◆ Quoted passage ◆
........

I would like to make an informal survey so we know what concerns we
are really addressing. I especially ask for response from people who
have been vocal in favor of the key selector: warlord(_at_)mit(_dot_)edu,
rhys(_at_)fit(_dot_)qut(_dot_)edu(_dot_)au, wford(_at_)bnr(_dot_)ca,
williams(_at_)atlas(_dot_)arc(_dot_)nasa(_dot_)gov,
perry(_at_)snark(_dot_)imsi(_dot_)com, vitor(_at_)uminho(_dot_)pt,
galvin(_at_)tis(_dot_)com(_dot_)
1. Do you want the key selector because it hides the public key so
that people cannot factor the modulus?
No. (I believe that any system which depends for its security upon
keeping public keys secret is heading off on a shaky course.)
3. Do you want the key selector because it wards off traffic analysis
so that the identities of the originators and recipients can be
concealed?
No. Not a service goal.

........

(Data items)
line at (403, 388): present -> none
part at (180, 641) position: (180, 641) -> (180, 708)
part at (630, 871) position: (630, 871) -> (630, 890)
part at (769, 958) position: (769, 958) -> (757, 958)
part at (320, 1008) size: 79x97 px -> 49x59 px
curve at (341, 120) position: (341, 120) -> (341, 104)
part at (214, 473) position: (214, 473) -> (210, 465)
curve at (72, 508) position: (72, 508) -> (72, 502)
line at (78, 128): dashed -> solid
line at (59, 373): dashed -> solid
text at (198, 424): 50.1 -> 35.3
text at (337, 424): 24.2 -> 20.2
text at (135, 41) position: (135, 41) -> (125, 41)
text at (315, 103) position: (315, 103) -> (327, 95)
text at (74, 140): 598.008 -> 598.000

........

◆ Work to do ◆
1. In the survey message, what does the writer believe about any system whose security depends on keeping public keys secret?
2. Print the stretch of the difference data rows from the first row through the line containing "part at (214, 473)", including both ends.

◆ Exercise solutions ◆
1. Such a system is heading off on a shaky course.

2.
line at (403, 388): present -> none
part at (180, 641) position: (180, 641) -> (180, 708)
part at (630, 871) position: (630, 871) -> (630, 890)
part at (769, 958) position: (769, 958) -> (757, 958)
part at (320, 1008) size: 79x97 px -> 49x59 px
curve at (341, 120) position: (341, 120) -> (341, 104)
part at (214, 473) position: (214, 473) -> (210, 465)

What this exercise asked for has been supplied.